Meg asintió. Sí, lo había entendido...por
fin lo había entendido. Apagó la luz y salió de la habitación. No fue al baño,
sino a la cocina. Parecía estar en trance, pero sabía lo que buscaba, no era el
cuchillo más grande, pero sí el más afilado. Volvió al dormitorio, del que
salían los ronquidos de su marido, se había vuelto a quedar dormido. Mejor. Se
acercó al cuerpo acostado en la cama...y lo degolló. Él abrió los ojos, Meg no
sabía que los ojos de su marido pudieran abrirse tanto, eso le hizo gracia y se
rio un poco, como una niña que ha hecho una travesura. La sangre salía a
borbotones, salpicándolo todo. Lo único que hacía él era llevarse las manos al
cuello, en un vano intento de detener el torrente, ella había dejado de
existir. No podía gritar, ni hablar, sólo salía de él un sonido burbujeante.

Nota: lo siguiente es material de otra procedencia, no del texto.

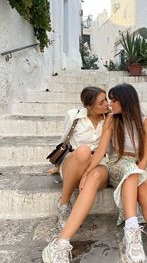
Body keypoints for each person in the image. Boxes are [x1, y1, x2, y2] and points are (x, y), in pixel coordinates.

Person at [80, 83, 147, 263]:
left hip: (137, 166)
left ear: (126, 101)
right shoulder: (111, 120)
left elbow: (144, 160)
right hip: (117, 163)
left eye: (114, 100)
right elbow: (101, 151)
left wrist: (142, 173)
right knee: (132, 173)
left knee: (144, 188)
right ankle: (132, 233)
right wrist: (87, 171)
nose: (110, 104)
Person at [42, 86, 110, 263]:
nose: (106, 104)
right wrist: (58, 166)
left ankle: (62, 241)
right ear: (89, 105)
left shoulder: (110, 118)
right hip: (75, 162)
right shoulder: (74, 115)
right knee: (83, 151)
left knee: (93, 168)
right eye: (101, 102)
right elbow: (63, 141)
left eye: (107, 100)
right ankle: (64, 203)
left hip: (98, 164)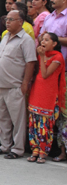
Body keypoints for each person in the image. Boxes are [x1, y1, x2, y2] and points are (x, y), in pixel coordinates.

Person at [0, 10, 37, 159]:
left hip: (14, 86)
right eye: (6, 19)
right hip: (0, 85)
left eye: (11, 19)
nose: (7, 22)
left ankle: (17, 149)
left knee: (18, 120)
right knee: (2, 118)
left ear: (20, 22)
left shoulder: (26, 40)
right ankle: (5, 146)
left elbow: (30, 62)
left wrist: (25, 83)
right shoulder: (5, 37)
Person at [26, 33, 65, 164]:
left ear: (54, 43)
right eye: (42, 40)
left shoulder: (58, 57)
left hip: (48, 95)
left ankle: (43, 152)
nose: (43, 42)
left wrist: (42, 57)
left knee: (45, 125)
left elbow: (45, 74)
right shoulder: (43, 55)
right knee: (34, 123)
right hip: (37, 92)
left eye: (47, 40)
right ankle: (35, 150)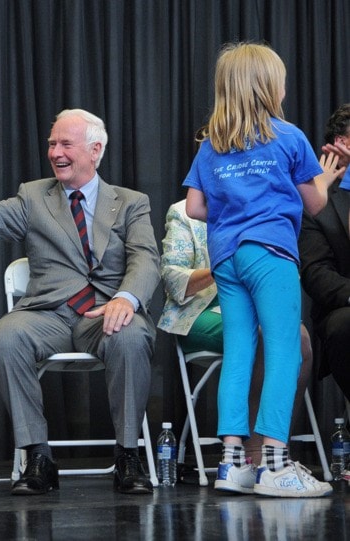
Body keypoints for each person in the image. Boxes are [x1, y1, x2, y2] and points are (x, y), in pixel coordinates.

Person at [0, 109, 161, 495]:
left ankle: (127, 456)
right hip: (48, 315)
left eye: (65, 144)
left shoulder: (130, 202)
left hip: (106, 312)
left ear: (95, 149)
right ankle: (38, 456)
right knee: (5, 335)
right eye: (52, 143)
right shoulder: (34, 196)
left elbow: (146, 258)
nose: (55, 152)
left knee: (131, 335)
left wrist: (126, 298)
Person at [182, 42, 342, 498]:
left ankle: (232, 464)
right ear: (269, 86)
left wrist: (236, 203)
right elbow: (313, 203)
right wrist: (324, 183)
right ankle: (274, 462)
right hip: (270, 255)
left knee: (238, 354)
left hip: (227, 257)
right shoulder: (288, 136)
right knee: (284, 351)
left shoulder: (212, 145)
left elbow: (195, 207)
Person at [158, 199, 314, 473]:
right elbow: (172, 279)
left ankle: (275, 447)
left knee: (298, 338)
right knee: (261, 337)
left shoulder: (260, 208)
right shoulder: (184, 211)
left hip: (251, 310)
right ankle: (254, 456)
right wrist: (222, 268)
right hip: (198, 311)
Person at [298, 103, 350, 404]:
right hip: (344, 306)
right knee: (345, 325)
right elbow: (316, 274)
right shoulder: (316, 199)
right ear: (341, 142)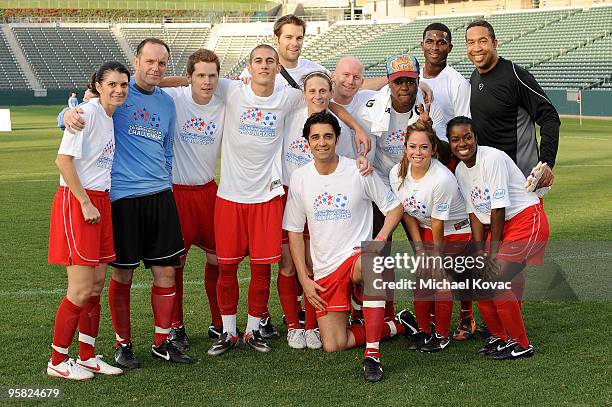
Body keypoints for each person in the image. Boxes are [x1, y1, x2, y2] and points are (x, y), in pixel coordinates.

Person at [62, 38, 192, 367]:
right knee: (123, 276)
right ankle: (124, 344)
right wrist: (67, 113)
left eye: (162, 63)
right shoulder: (117, 92)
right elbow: (83, 112)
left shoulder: (167, 102)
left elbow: (166, 147)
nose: (155, 68)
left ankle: (162, 342)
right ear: (136, 62)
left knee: (166, 272)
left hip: (160, 196)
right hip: (122, 199)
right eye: (149, 61)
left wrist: (165, 181)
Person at [284, 111, 407, 382]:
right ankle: (393, 325)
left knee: (373, 262)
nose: (322, 142)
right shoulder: (301, 178)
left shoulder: (358, 170)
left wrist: (381, 238)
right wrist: (305, 279)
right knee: (334, 344)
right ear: (307, 142)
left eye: (328, 136)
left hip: (356, 258)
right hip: (326, 268)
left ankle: (372, 355)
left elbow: (394, 208)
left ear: (337, 139)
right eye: (315, 137)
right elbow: (293, 231)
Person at [47, 62, 130, 380]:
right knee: (80, 289)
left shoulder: (108, 115)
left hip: (100, 201)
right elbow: (63, 161)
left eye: (123, 84)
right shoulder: (87, 113)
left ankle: (87, 355)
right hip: (78, 200)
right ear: (98, 85)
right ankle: (57, 360)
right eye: (112, 84)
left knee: (95, 285)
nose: (119, 90)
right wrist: (83, 202)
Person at [280, 71, 373, 349]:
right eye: (312, 91)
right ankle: (294, 325)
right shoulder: (292, 112)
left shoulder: (334, 122)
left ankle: (314, 324)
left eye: (323, 91)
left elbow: (336, 107)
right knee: (289, 264)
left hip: (326, 199)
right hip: (295, 193)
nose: (318, 96)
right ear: (303, 93)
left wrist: (356, 127)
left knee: (315, 261)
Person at [448, 116, 550, 360]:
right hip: (501, 225)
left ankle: (522, 343)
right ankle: (500, 337)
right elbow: (474, 213)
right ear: (450, 143)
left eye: (467, 137)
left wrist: (490, 254)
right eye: (455, 139)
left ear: (476, 138)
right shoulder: (461, 170)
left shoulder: (491, 158)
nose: (462, 143)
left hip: (525, 218)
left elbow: (498, 208)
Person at [160, 49, 227, 348]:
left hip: (209, 191)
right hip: (177, 193)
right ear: (189, 78)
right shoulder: (175, 99)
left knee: (219, 259)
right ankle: (176, 326)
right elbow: (148, 81)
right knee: (176, 264)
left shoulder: (226, 101)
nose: (207, 81)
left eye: (212, 75)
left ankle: (218, 322)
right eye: (200, 75)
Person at [389, 121, 471, 352]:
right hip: (425, 228)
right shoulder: (396, 173)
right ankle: (425, 331)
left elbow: (438, 222)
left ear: (433, 149)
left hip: (455, 231)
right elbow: (406, 212)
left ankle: (441, 335)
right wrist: (418, 247)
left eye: (424, 147)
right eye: (413, 146)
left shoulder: (441, 179)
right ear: (405, 147)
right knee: (421, 281)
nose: (418, 152)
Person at [419, 22, 475, 338]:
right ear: (422, 44)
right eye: (431, 40)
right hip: (415, 170)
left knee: (459, 250)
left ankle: (465, 316)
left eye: (443, 41)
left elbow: (464, 131)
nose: (436, 45)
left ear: (450, 48)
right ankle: (426, 318)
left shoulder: (456, 83)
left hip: (448, 167)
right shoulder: (411, 77)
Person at [466, 20, 560, 184]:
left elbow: (549, 117)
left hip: (519, 181)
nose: (476, 48)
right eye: (471, 42)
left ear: (495, 43)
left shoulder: (516, 76)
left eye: (483, 41)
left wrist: (546, 162)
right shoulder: (474, 77)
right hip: (488, 179)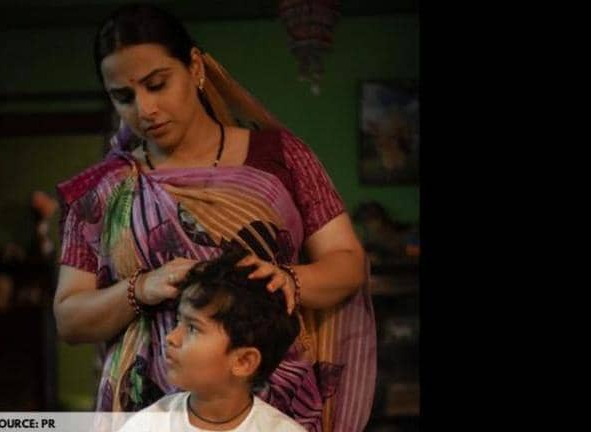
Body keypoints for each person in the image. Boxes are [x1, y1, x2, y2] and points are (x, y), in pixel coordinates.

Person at [53, 3, 376, 431]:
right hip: (148, 406)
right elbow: (69, 317)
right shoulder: (103, 190)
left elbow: (348, 262)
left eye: (157, 84)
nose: (145, 109)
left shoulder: (280, 157)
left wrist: (289, 279)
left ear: (195, 68)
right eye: (124, 97)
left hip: (271, 401)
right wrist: (141, 288)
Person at [118, 247, 305, 432]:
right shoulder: (147, 425)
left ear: (243, 361)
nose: (171, 337)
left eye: (193, 328)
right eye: (178, 321)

Eso le facilitaba las cosas, no le hubiese gustado nada alterar el descanso de
sus vecinos. Meg, aburrida del baile patético de su esposo, decidió ponerle
fin, asestándole 36 puñaladas, una detrás de otra. Ahora la tatuada piel del
hombre le parecía más bella. Lo dejó ahí, desangrándose en el dormitorio. Se
fue al baño, se lavó las manos y la cara. Se quitó el camisón, otrora blanco y
ahora carmesí, y lo tiró a la basura, ya no servía, las manchas de sangre eran
muy difíciles de quitar. Desnuda, volvió a la habitación, donde el cuerpo ya
sin vida del marido yacía en el suelo. Quitó las sábanas manchadas, le dio la
vuelta al colchón anegado de sangre (por suerte la sangre no había tenido
suficiente tiempo de filtrase y la otra cara estaba limpia), puso sábanas limpias
y se acostó. Por la mañana tendría que limpiar mucho y sacar la basura...pero
antes había que descansar. Ya no le dolía la cabeza y se quedó dormida
enseguida. Nunca se había sentido tan tranquila y relajada...salvo aquella otra
noche en la que mató a su suegra...y el mundo se lo agradeció.